Kawasaki Aortic Center, Kawasaki Saiwai Hospital, Kawasaki, Japan.
Kawasaki Aortic Center, Kawasaki Saiwai Hospital, Kawasaki, Japan.
Ann Thorac Surg. 2019 May;107(5):1326-1332. doi: 10.1016/j.athoracsur.2018.11.021. Epub 2018 Dec 12.
The purpose of this study was to reveal the midterm and long-term mortality rates among patients with thoracoabdominal aortic aneurysm (TAAA) after open TAAA repair and to clarify the effect of aneurysm type on mortality.
We retrospectively analyzed data for 393 patients (290 men; age, 63.2 ± 12.7 years) who underwent open TAAA repair of elective Crawford extent I, II, or III TAAAs (62, 197, and 134 patients, respectively) between June 2003 and December 2015. The overall survival probability and differences according to aneurysm type were assessed using the Kaplan-Meier product limit method. Also, the effect of aneurysm type on mortality was assessed using the hazard ratio and Cox proportional hazards regression.

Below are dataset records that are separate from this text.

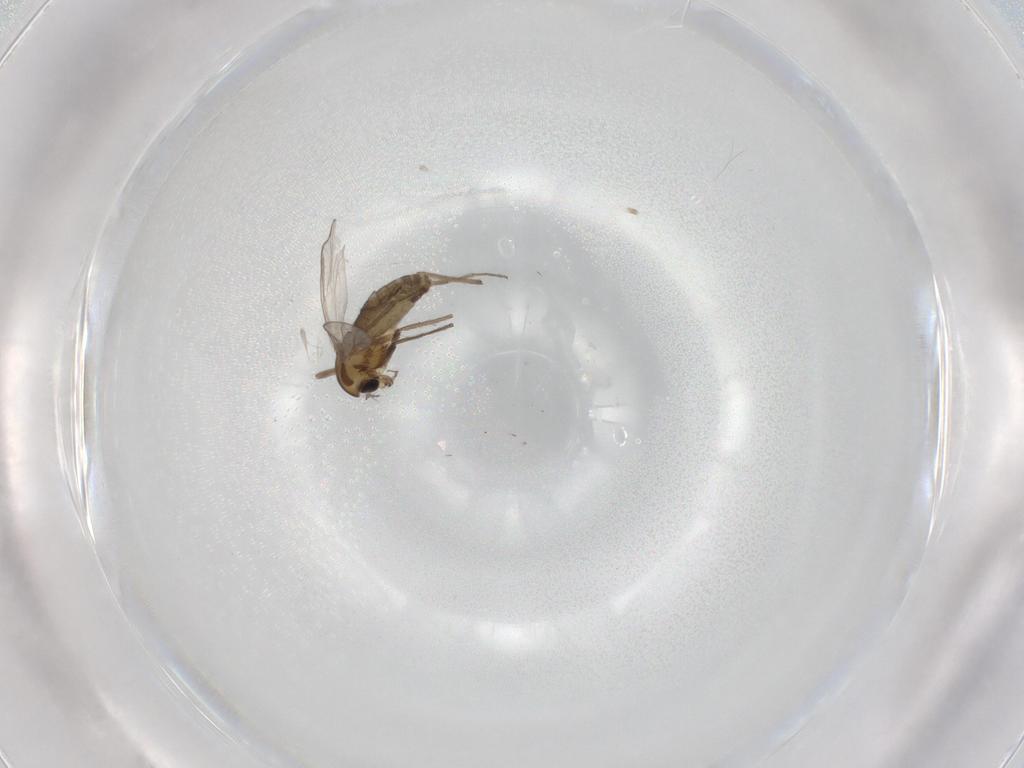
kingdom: Animalia
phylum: Arthropoda
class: Insecta
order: Diptera
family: Chironomidae
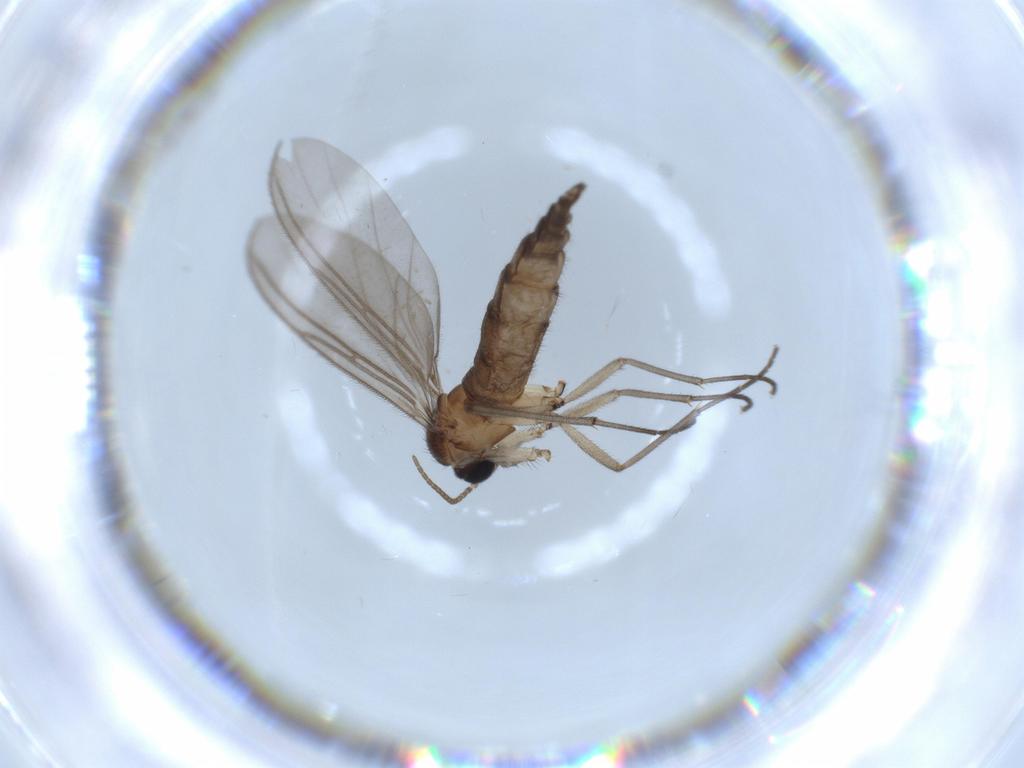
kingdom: Animalia
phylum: Arthropoda
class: Insecta
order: Diptera
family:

The overall survival probabilities at 3 months, 1 year, 5 years, and 10 years were 90%, 84%, 78%, and 75%, respectively. The age-adjusted relative mortality rate was significantly higher for patients with dissecting aneurysms than for those with nondissecting aneurysms (relative risk, 1.62; 95% confidence interval, 1.03 to 2.55). In the multivariate Cox proportional hazard regression model, the hazard ratio for all-cause mortality did not differ between patients with dissecting and those with nondissecting aneurysms. However, those with dissecting aneurysms had increased mortality rates as their percentage vital capacity decreased (hazard ratio, 0.7; 95% confidence interval, 0.5 to 1.0); a similar trend was not observed for those with nondissecting aneurysms.
Open TAAA repair can be safely performed with acceptable midterm and long-term results. Poor pulmonary function can impair the survival outcome of patients with dissecting aneurysms.
本研究旨在揭示开放胸腹主动脉瘤(TAAA)修复术后患者的中期和长期死亡率,并阐明动脉瘤类型对死亡率的影响。
我们回顾性分析了 2003 年 6 月至 2015 年 12 月期间接受择期 Crawford Ⅰ型、Ⅱ型或Ⅲ型 TAAA(分别为 62、197 和 134 例患者)开放 TAAA 修复的 393 例患者(290 例男性;年龄 63.2±12.7 岁)的数据。使用 Kaplan-Meier 乘积限法评估总体生存率和根据动脉瘤类型的差异。此外,使用风险比和 Cox 比例风险回归评估动脉瘤类型对死亡率的影响。
术后 3 个月、1 年、5 年和 10 年的总体生存率分别为 90%、84%、78%和 75%。年龄调整后的相对死亡率,夹层动脉瘤患者显著高于非夹层动脉瘤患者(相对风险 1.62;95%置信区间 1.03 至 2.55)。在多变量 Cox 比例风险回归模型中,夹层动脉瘤患者与非夹层动脉瘤患者的全因死亡率风险比无差异。然而,对于夹层动脉瘤患者,随着其肺活量百分比的降低,其死亡率增加(风险比 0.7;95%置信区间 0.5 至 1.0);而非夹层动脉瘤患者则没有观察到类似的趋势。
开放 TAAA 修复术可安全进行,中期和长期结果可接受。肺功能差会影响夹层动脉瘤患者的生存结果。